Like Vardalos’ story, I Was Their American Dream certainly charms with its humor and peculiarity: playful features such as “How to Make This Mini Zine,” a “Fun Page” presenting the “Evil Sand Trap and Fruit Card Game,” celebration of how Malaka’s love of canned pork turned her into “a giant, Spam-eating FB” (“fresh off the boat”), even a modular cut-out paper doll of Malaka with a “Hangin’ in the Quad look,” a “Game Day Look,” a “Frat Party Look” and a “Business School Outfit.” (Sorry. Nothing, not even the author herself, could convince me to actually cut up a graphic novel for extra amusement.)
But, also like My Big Fat Greek Wedding, there’s a basic seriousness, an evident gravity, a tenderness. And the whole book ends up living up to its title, presenting one of the finest dedications a grown child can offer her/his father and mother. “These days, I’ve been thinking about my parents,” Gharib writes. “I never wanted to let them down. They fought so hard to make a life here. I just wanted them to be happy.” Once again, I’m reminded of predecessor Persepolis, in which Satrapi’s father says: “Don’t forget who you are and where you come from.” During a time of great crisis, Satrapi finds herself trying “to forget everything, to make my past disappear,” but she’s saved by underlying self-respect, regaining pride in her Iranian origin. “If I wasn’t comfortable with myself,” goes the narration, “I would never be comfortable.”

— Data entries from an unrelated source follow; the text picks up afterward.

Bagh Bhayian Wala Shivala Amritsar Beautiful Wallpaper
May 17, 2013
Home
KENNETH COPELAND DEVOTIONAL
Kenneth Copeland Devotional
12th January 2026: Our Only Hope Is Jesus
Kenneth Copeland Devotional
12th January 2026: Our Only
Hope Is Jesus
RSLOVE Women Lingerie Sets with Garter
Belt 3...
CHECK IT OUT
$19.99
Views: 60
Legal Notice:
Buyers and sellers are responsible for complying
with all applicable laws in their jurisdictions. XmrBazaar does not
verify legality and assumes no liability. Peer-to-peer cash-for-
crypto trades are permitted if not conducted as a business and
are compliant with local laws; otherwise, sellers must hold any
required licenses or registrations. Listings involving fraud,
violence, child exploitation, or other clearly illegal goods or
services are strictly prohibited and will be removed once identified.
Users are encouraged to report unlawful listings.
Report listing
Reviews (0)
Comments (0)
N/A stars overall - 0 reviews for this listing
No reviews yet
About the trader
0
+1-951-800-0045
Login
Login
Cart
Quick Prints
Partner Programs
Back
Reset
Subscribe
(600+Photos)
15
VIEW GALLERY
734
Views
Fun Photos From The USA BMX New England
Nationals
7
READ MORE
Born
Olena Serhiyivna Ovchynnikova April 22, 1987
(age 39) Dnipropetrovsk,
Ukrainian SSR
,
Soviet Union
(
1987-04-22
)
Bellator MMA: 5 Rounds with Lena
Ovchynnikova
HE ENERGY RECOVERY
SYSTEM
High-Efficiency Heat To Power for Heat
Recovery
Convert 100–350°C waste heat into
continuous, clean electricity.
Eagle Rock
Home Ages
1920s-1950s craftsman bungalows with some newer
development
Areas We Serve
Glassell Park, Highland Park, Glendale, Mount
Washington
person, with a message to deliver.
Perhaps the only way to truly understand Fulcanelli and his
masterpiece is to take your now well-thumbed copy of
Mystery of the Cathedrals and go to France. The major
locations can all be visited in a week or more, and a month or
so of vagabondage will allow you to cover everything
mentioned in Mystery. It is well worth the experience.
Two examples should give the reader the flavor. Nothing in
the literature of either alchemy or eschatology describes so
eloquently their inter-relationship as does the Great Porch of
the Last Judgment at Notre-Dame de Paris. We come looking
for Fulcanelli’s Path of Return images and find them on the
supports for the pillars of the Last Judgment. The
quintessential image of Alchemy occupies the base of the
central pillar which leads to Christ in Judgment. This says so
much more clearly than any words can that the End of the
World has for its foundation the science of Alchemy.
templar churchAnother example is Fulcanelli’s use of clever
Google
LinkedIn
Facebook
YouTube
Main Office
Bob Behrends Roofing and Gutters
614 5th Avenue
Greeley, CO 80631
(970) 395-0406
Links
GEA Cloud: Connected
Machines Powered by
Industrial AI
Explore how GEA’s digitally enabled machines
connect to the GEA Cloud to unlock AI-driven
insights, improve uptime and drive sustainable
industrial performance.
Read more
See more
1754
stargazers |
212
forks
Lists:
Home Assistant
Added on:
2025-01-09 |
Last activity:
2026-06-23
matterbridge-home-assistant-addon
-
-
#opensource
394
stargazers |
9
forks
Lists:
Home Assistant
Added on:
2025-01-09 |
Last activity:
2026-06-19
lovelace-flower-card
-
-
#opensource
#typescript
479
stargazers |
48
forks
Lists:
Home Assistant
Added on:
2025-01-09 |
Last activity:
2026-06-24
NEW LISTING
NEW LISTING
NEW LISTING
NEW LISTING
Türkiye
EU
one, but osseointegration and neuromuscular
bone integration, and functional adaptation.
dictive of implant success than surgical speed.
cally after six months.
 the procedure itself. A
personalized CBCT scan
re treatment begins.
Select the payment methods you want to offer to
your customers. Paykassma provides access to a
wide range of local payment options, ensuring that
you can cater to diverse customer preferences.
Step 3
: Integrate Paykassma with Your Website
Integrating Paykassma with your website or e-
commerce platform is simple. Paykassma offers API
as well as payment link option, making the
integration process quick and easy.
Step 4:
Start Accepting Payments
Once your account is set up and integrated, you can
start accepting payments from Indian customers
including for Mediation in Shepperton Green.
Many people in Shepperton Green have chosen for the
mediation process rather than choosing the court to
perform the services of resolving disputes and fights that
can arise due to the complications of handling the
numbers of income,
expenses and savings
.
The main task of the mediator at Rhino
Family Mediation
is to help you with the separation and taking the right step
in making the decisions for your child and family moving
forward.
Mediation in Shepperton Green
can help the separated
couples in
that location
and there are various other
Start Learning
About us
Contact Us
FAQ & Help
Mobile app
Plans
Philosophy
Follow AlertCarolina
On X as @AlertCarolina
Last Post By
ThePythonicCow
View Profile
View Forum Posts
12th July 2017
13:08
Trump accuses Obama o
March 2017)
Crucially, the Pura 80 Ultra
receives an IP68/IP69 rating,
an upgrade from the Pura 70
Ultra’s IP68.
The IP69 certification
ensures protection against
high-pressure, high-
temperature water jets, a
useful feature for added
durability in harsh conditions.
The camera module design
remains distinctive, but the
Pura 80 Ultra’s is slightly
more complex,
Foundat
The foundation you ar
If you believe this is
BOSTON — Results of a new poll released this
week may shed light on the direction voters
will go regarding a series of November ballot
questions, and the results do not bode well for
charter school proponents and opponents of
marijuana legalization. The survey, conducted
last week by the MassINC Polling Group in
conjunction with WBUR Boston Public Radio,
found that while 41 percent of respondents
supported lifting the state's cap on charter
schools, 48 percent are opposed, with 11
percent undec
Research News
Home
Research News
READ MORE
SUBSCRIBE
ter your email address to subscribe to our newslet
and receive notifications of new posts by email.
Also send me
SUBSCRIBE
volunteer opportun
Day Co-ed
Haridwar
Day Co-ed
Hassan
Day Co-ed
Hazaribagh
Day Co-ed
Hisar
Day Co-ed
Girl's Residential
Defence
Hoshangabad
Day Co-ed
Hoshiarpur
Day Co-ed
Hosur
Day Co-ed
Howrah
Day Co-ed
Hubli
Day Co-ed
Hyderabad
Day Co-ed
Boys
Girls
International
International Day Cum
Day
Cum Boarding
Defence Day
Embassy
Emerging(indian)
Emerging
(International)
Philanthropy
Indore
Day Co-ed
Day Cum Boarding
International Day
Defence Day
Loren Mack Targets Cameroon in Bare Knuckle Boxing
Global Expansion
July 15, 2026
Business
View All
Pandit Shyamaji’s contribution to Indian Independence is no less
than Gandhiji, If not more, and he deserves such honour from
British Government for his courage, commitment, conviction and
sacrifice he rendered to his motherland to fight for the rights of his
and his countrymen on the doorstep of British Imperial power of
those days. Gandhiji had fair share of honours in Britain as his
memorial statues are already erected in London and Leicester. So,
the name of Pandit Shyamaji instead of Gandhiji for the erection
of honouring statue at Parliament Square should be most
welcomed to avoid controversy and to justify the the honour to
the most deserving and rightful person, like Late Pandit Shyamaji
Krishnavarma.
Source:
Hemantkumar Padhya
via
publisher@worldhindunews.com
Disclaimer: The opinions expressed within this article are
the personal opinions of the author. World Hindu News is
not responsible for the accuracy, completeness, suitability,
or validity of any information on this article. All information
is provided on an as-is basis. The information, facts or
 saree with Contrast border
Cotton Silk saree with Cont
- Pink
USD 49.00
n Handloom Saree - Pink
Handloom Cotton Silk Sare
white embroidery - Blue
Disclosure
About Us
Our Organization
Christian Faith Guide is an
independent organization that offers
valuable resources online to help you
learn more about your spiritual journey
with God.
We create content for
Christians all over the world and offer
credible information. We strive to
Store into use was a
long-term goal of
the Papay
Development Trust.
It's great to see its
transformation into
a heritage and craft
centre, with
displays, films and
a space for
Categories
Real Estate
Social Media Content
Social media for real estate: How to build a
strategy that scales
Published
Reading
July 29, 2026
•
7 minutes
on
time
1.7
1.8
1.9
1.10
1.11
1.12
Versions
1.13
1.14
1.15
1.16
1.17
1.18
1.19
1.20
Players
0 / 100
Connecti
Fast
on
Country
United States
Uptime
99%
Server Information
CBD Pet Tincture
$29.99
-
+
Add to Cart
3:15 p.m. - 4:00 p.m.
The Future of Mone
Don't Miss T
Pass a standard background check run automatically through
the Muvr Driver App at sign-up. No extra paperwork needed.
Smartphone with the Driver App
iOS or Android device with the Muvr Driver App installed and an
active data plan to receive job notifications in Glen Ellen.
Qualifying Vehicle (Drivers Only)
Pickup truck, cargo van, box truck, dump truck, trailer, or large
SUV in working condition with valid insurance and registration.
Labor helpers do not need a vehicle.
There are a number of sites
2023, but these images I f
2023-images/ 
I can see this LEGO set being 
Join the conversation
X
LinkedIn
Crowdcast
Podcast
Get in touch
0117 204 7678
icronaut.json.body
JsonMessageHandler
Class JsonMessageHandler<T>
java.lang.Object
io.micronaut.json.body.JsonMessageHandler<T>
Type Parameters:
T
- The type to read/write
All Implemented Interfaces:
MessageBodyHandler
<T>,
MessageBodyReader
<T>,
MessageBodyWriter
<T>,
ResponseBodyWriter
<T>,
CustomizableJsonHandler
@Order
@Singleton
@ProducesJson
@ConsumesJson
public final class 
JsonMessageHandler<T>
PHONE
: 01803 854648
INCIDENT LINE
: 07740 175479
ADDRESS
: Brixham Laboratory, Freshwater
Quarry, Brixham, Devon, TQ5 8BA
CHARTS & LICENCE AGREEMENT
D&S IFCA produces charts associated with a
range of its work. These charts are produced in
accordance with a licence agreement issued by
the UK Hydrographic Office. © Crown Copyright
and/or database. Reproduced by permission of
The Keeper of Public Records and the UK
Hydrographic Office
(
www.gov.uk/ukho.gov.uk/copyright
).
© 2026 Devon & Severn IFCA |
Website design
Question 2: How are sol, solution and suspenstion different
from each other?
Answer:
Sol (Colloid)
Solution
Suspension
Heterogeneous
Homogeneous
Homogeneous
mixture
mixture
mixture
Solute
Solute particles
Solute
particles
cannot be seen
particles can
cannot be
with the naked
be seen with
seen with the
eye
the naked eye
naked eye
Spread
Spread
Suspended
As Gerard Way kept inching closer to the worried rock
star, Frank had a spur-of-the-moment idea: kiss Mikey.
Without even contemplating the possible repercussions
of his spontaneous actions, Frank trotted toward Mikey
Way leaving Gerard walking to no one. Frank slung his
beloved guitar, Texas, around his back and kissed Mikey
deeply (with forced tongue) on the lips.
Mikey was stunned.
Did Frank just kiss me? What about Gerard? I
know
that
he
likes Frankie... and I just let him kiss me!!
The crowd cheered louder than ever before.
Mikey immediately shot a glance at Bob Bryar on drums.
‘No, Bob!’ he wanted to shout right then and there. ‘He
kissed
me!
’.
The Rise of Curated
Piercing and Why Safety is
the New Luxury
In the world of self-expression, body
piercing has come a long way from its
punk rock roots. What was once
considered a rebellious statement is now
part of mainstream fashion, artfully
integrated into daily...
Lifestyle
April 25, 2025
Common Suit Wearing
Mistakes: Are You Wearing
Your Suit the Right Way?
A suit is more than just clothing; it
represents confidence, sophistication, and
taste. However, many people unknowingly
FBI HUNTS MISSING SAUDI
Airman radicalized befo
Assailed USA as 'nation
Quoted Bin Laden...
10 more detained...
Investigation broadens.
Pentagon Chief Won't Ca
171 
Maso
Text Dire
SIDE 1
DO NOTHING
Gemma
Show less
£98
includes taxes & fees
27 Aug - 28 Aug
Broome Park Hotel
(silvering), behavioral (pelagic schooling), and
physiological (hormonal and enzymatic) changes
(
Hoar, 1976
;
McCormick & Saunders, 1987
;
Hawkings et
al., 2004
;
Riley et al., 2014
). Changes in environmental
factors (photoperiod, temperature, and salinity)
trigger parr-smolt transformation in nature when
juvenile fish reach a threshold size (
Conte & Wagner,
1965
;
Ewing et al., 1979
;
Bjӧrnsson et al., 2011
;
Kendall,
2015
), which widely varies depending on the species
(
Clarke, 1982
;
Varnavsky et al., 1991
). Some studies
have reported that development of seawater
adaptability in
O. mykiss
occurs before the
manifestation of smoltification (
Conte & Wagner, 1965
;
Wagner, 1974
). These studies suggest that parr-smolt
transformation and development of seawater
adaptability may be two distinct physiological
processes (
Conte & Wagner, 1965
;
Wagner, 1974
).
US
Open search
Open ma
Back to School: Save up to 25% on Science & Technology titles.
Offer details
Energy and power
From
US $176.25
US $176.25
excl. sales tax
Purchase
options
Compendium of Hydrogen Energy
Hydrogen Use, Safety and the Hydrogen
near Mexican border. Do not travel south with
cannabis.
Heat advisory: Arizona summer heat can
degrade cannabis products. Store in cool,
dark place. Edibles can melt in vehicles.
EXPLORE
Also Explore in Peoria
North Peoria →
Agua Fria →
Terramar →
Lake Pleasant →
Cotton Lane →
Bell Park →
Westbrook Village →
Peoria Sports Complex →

Gharib also came full circle, realizing that life isn’t necessarily a matter of “you can’t go back home,” but a matter of “home is where the heart is.” While vacationing in Cairo, Malaka imagines returning there with the children she would have with Darren in the future, and she admits that “I probably won’t be able to translate Arabic for them…or understand the local customs…But they’ll be able to feel the sun on their face, and the wind in their hair…” It should soothe all of our homey hearts that the sun and wind will find us anywhere, without a thought of nativity or how weird our names are. And if you think your weird name isn’t weird, then, as someone once said to a young Malaka: 💬”Maybe you’re just weird, then.”